### Your assignment
Working from the records beneath this line, reproduce each one exactly.

[Saved entries]
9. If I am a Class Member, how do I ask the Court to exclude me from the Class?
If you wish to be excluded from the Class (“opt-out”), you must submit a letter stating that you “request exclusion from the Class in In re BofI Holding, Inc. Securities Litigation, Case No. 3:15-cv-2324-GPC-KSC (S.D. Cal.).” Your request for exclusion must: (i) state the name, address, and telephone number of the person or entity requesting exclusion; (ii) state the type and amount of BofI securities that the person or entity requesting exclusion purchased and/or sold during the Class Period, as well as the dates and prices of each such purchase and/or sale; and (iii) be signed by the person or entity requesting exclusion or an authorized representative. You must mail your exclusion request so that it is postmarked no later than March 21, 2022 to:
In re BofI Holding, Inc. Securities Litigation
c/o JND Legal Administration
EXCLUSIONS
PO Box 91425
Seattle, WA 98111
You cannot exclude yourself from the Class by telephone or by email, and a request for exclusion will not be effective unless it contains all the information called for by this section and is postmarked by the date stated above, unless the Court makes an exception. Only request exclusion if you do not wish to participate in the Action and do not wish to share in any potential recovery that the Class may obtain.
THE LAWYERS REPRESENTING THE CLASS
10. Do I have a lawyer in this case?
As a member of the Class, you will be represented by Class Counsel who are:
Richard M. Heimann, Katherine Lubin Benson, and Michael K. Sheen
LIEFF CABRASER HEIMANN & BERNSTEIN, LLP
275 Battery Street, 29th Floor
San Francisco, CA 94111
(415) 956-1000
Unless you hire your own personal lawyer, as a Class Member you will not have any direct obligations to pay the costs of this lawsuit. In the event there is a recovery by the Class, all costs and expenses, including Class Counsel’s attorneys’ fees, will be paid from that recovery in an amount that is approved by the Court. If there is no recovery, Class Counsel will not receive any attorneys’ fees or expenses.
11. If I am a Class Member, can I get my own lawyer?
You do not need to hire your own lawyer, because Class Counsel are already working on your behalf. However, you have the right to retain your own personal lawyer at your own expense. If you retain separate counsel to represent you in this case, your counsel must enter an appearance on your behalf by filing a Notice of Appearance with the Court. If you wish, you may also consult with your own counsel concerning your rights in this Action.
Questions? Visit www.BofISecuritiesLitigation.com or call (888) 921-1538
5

### Completed exercise
9. If I am a Class Member, how do I ask the Court to exclude me from the Class?
If you wish to be excluded from the Class (“opt-out”), you must submit a letter stating that you “request exclusion from the Class in In re BofI Holding, Inc. Securities Litigation, Case No. 3:15-cv-2324-GPC-KSC (S.D. Cal.).” Your request for exclusion must: (i) state the name, address, and telephone number of the person or entity requesting exclusion; (ii) state the type and amount of BofI securities that the person or entity requesting exclusion purchased and/or sold during the Class Period, as well as the dates and prices of each such purchase and/or sale; and (iii) be signed by the person or entity requesting exclusion or an authorized representative. You must mail your exclusion request so that it is postmarked no later than March 21, 2022 to:
In re BofI Holding, Inc. Securities Litigation
c/o JND Legal Administration
EXCLUSIONS
PO Box 91425
Seattle, WA 98111
You cannot exclude yourself from the Class by telephone or by email, and a request for exclusion will not be effective unless it contains all the information called for by this section and is postmarked by the date stated above, unless the Court makes an exception. Only request exclusion if you do not wish to participate in the Action and do not wish to share in any potential recovery that the Class may obtain.
THE LAWYERS REPRESENTING THE CLASS
10. Do I have a lawyer in this case?
As a member of the Class, you will be represented by Class Counsel who are:
Richard M. Heimann, Katherine Lubin Benson, and Michael K. Sheen
LIEFF CABRASER HEIMANN & BERNSTEIN, LLP
275 Battery Street, 29th Floor
San Francisco, CA 94111
(415) 956-1000
Unless you hire your own personal lawyer, as a Class Member you will not have any direct obligations to pay the costs of this lawsuit. In the event there is a recovery by the Class, all costs and expenses, including Class Counsel’s attorneys’ fees, will be paid from that recovery in an amount that is approved by the Court. If there is no recovery, Class Counsel will not receive any attorneys’ fees or expenses.
11. If I am a Class Member, can I get my own lawyer?
You do not need to hire your own lawyer, because Class Counsel are already working on your behalf. However, you have the right to retain your own personal lawyer at your own expense. If you retain separate counsel to represent you in this case, your counsel must enter an appearance on your behalf by filing a Notice of Appearance with the Court. If you wish, you may also consult with your own counsel concerning your rights in this Action.
Questions? Visit www.BofISecuritiesLitigation.com or call (888) 921-1538
5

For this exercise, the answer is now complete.